İnsan, binlerce yıllık pratiğinin ve deneyiminin toplamıdır. Doğa ile mücadelesinde, dünyayı ve kendini durmaksızın yeniden keşfetmiş ve keşfettikçe yeniden yaratmıştır. İnsanı diğer canlılardan ayıran yegâne özelliği de budur: Yaratma, üretme ve dönüştürme gücü. İnsanın bedensel ve ussal emeğinden başkaca hiçbir şey değer yaratma kudretine sahip değildir. İnsan elleri işlediği için ayaklanmış, ürettiği için dillenmiş, emeği ile insan olmuştur. Engels’in 1876 yılında yazdığı gibi, “İnsan eli, sadece çalışarak ve sürekli yeni işlere uyum sağlayarak, Raphael’in tablolarını, Thorwaldsen’in heykellerini ve Paganini’nin müziğini ortaya çıkaran en yüksek mükemmelliğe erişmiştir.”[1]

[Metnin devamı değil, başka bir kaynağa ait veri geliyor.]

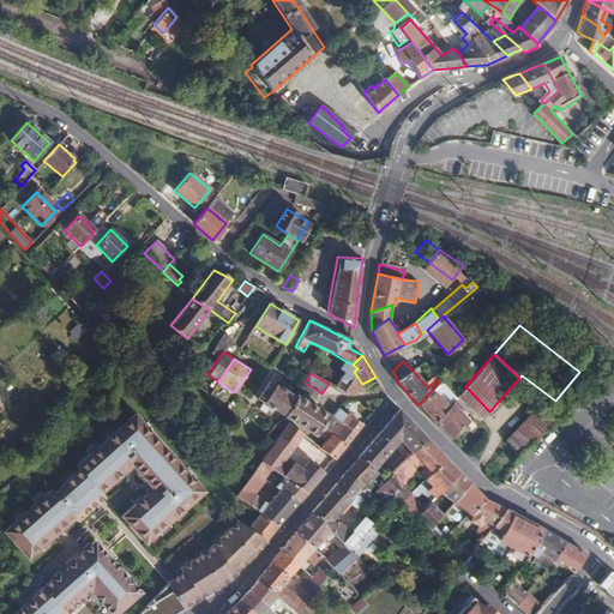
[(350,378),(342,390),(345,393),(359,392),(353,384),(353,383),(350,378)]
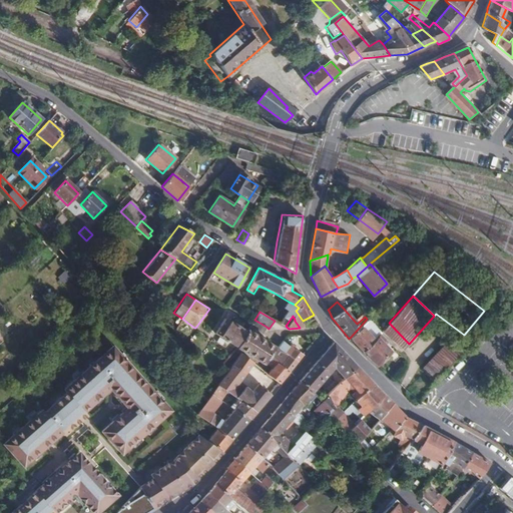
[(215,334),(236,348),(246,332),(224,318),(215,334)]
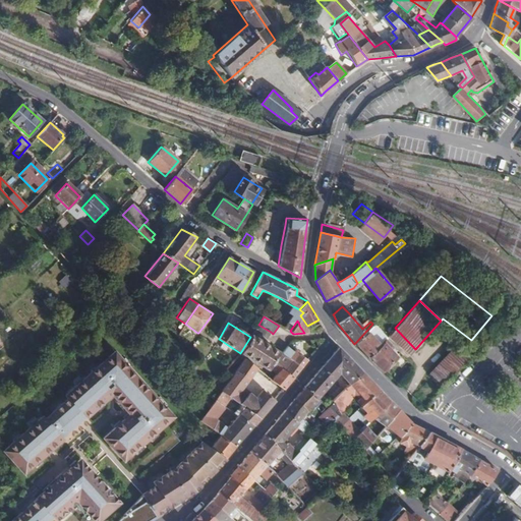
[(176,336),(186,344),(197,333),(185,324),(177,335),(176,336)]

İnsan kendi tarihini yazarken, duvarlarını da kendi elleriyle örmüştür. Ancak biliriz ki ne değişmez toplum ve ne de ebedi insan vardır. Bir sınıfın kendi imtiyazları uğruna insanlığın önüne ördüğü bu duvarlar, neyin ölmekte ve neyin doğmakta olduğunu görenler tarafından yıkılmıştır ve yıkılacaktır. İnsan, insanlığın yolunu kesen bu duvarları yıktıkça yükselmiştir ve yükselecektir. “İnsanlığı başkasında ayak altına alan, aynı insanlığı kendi için de ayak altına almış olur. İnsanda olan en iyi şey tanrıların verdiği bir şey değil, insanlık tarihinin fethi olan şeydir. Tarihi durdurmak gibi çılgın bir umuda sahip olanlar, daha şimdiden ölülerden çok ölülerdir.”[2]

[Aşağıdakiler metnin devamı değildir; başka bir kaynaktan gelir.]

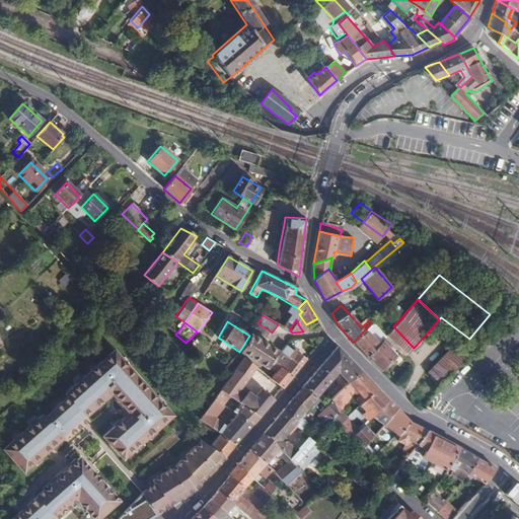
[(257,323),(253,329),(266,337),(270,330),(257,323)]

Duvar mı? Evet, çürüktür. “İnsanlık tarihinin fethi olan şey”, insanlığın “anne sütüdür”. Dünyayı hakça, kardeşçe paylaştığımız, insanlığın emek üzerinde yükseldiği, sınıfsız, imtiyazsız bir toplum yaratmak uğruna yaşayanlar, o çürük duvarı yıkacak insanı beslemek ve büyütmek için, bize doğanın yasalarını ve kendi öz varlığımızın amacını gösteren o anne sütünü, insanlığın binlerce yıllık deneyiminin en iyilerinden süzerler, çoğaltırlar ve nesilden nesile aktarırlar.

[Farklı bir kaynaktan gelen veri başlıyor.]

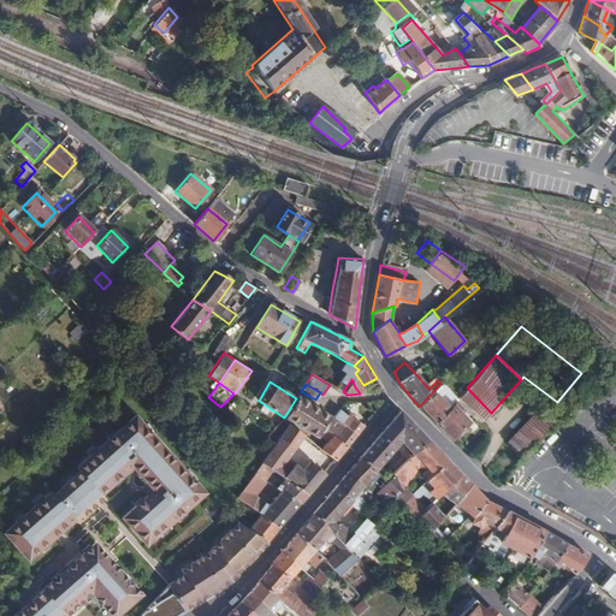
[(458,397),(483,421),(490,414),(465,390),(458,397)]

Dünya öyle bir eşikte ki, insanlık, insanı ayak altına alarak, insanlık tarihinin tekerine çomak sokan, insanlık dışı bir sistemin elinde can çekişiyor. Hâl böyle iken, o çürük duvar, yükseldiği zemin üzerindeki her şeyi de çürüterek kendini görünmez kılmaya çabalıyor.

Son yıllarda pek çok örneğini gördük, görüyoruz. Hatta artık üzerinde, “Konvansiyonel erkek kavramını yıkıyor!”, “Cinsiyetin kalıplaşmış duvarlarını deliyor!”, “Kadın ve erkek rollerini ters yüz ediyor!”, “Cinselliğin uzun dehlizlerinde cesurca geziniyor!” yazmayan bir filme nadiren denk gelir olduk. Atılan taşlar, o çürük duvara hiç değmez oldu. Anlatım biçimleri artık bizde, “Burada insana dair bir gerçek, bir öykü, bir duygu anlatılıyor” düşüncelerini değil, “Ne yaratmaya çabalıyorlar? İnsandan, insanlık adına nasıl bir ‘süt’ sağmaya uğraşıyorlar?” sorularını uyandırır oldu.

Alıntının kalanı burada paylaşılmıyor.